→ Entries provided
*** Begin section ***
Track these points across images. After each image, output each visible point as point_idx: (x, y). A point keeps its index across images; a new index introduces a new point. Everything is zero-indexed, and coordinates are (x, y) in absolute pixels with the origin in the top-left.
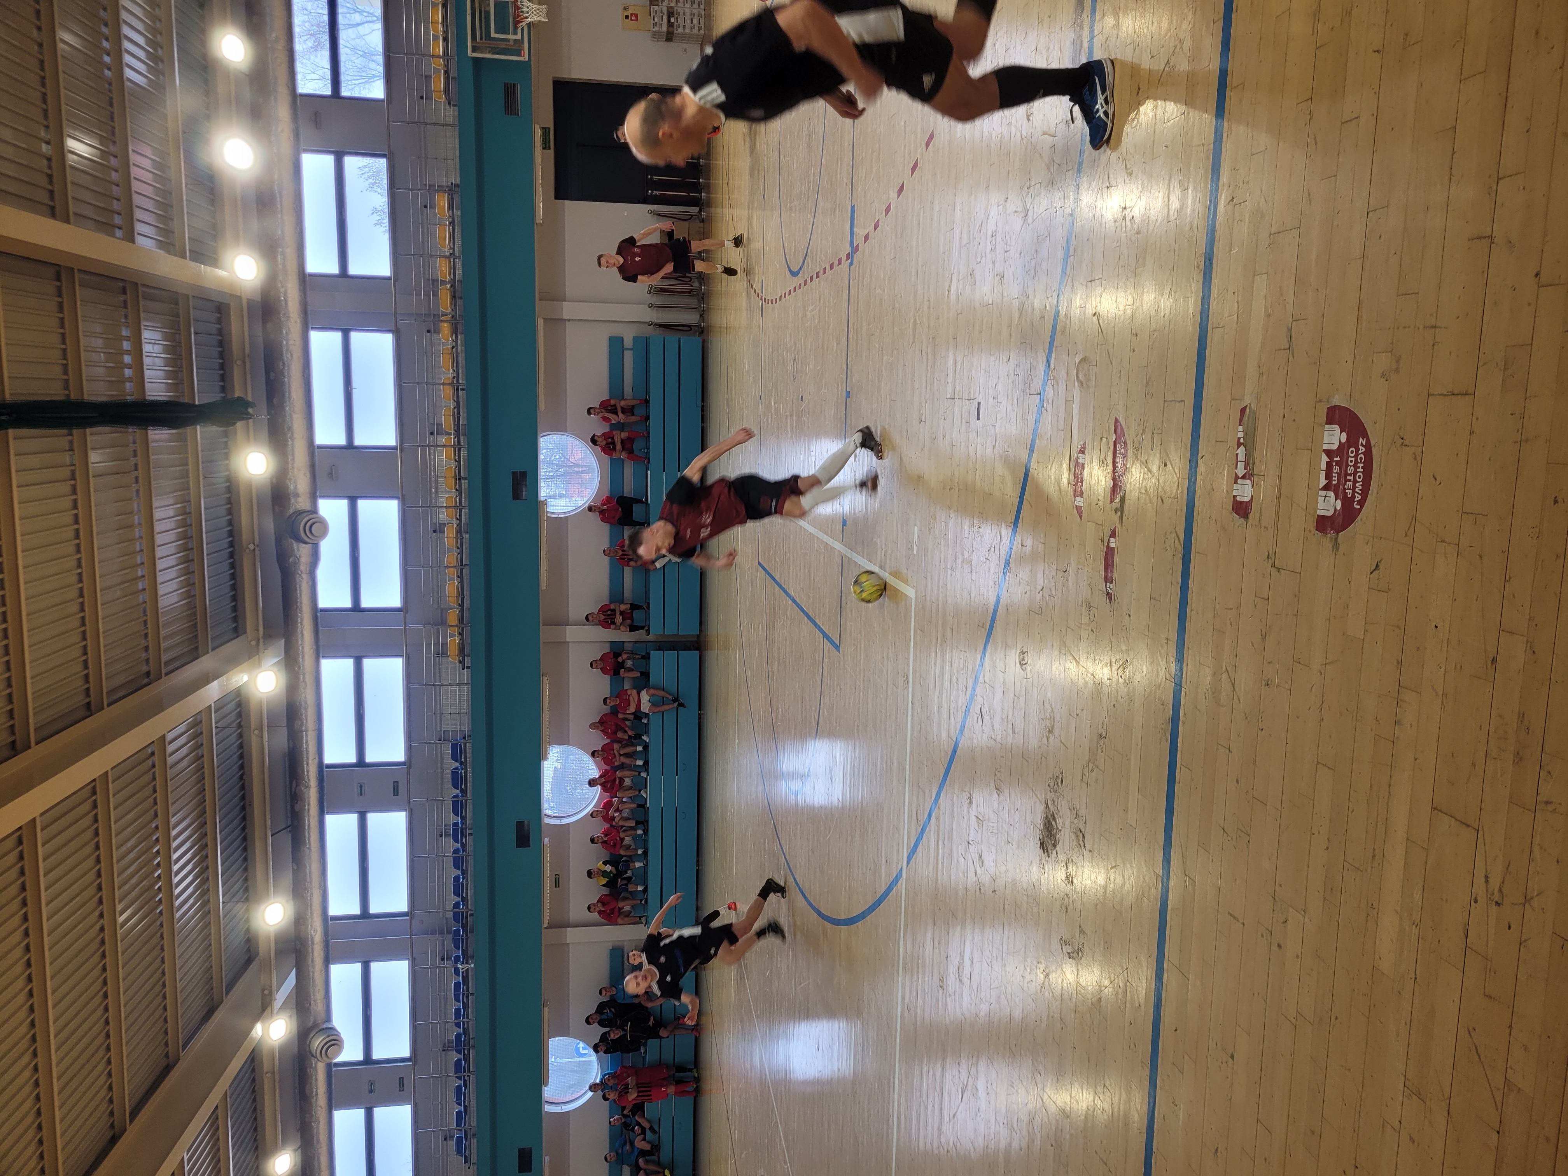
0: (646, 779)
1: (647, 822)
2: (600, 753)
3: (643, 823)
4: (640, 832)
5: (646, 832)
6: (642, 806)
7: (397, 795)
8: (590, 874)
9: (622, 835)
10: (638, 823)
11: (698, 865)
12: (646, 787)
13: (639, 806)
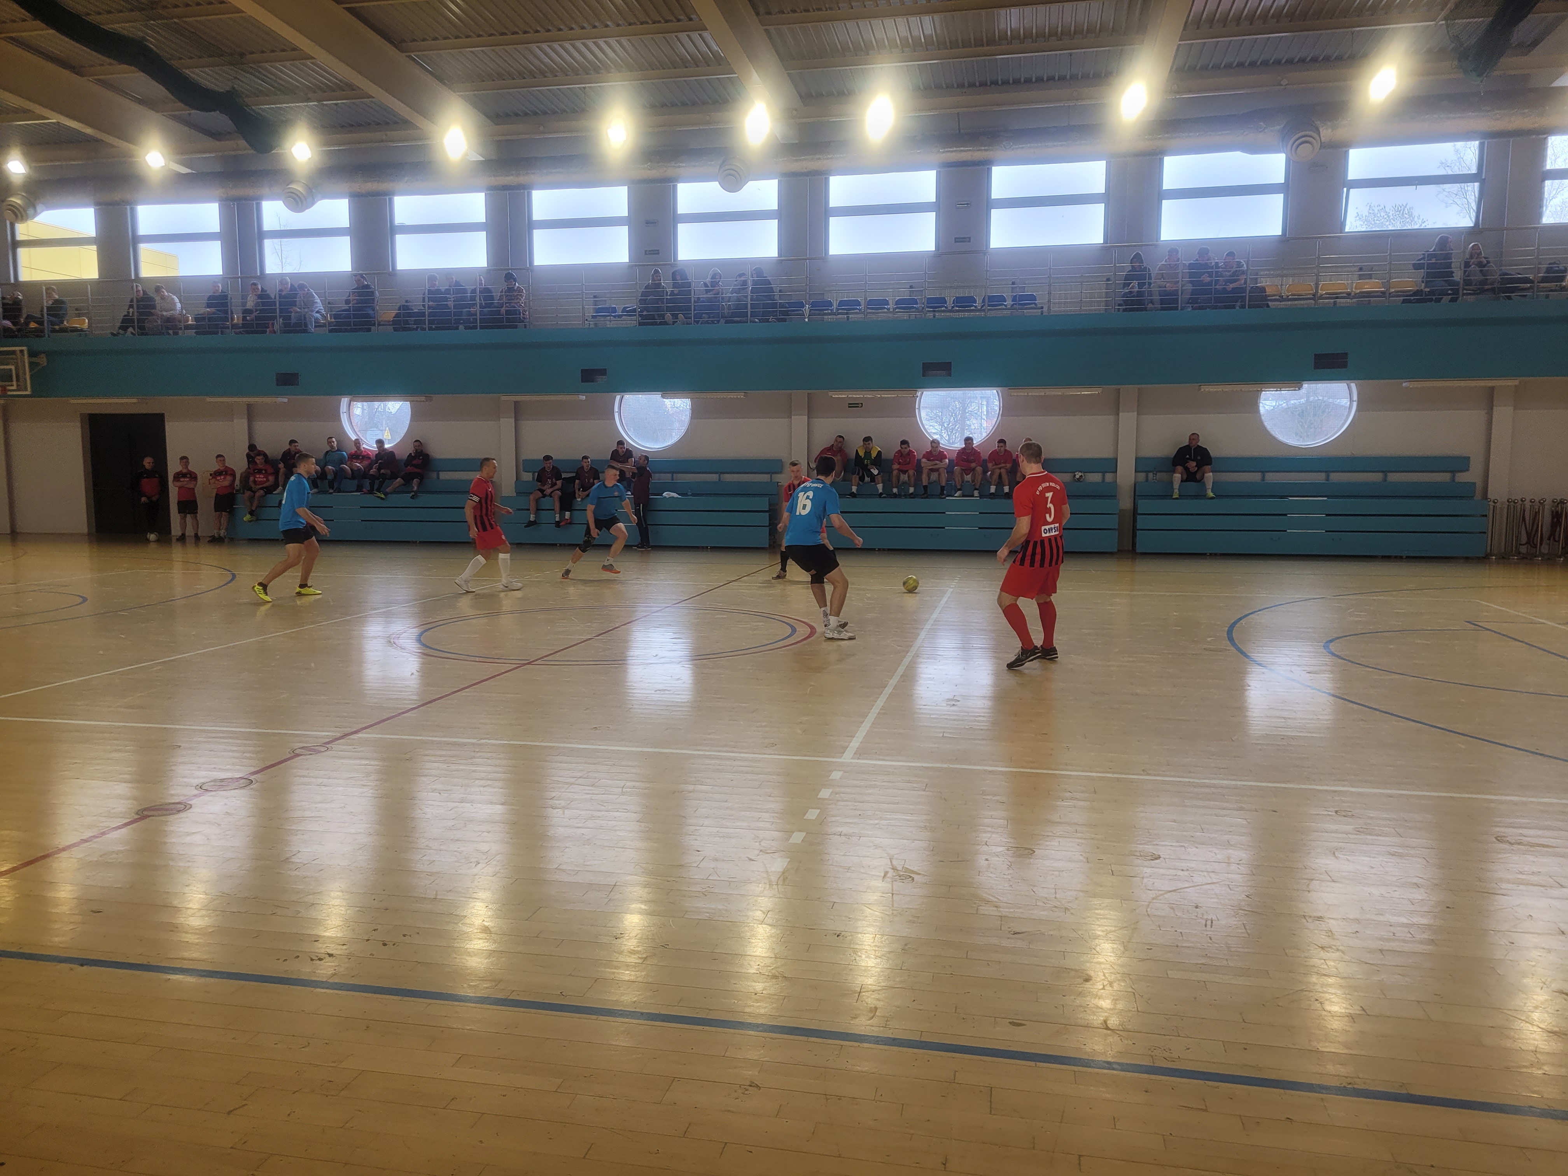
0: (973, 496)
1: (927, 498)
2: (1002, 449)
3: (925, 493)
4: (912, 490)
5: (912, 496)
6: (943, 493)
7: (955, 242)
8: (867, 439)
9: (911, 472)
10: (925, 487)
11: (879, 550)
12: (963, 496)
13: (943, 488)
*** End section ***
→ Exercise
Set down every entry above again exactly, dropping each picture.

→ Answer
Track these points across images. After each image, output each visible point as point_idx: (x, y). A point keeps its index across images; a new index introduces a new point. Everything is zero-indexed, and coordinates are (x, y) in absolute pixels with the origin in the top-left.
0: (646, 779)
1: (647, 822)
2: (600, 753)
3: (643, 823)
4: (640, 832)
5: (646, 832)
6: (642, 806)
7: (397, 795)
8: (590, 874)
9: (622, 835)
10: (638, 823)
11: (698, 865)
12: (646, 787)
13: (639, 806)
0: (973, 496)
1: (927, 498)
2: (1002, 449)
3: (925, 493)
4: (912, 490)
5: (912, 496)
6: (943, 493)
7: (955, 242)
8: (867, 439)
9: (911, 472)
10: (925, 487)
11: (879, 550)
12: (963, 496)
13: (943, 488)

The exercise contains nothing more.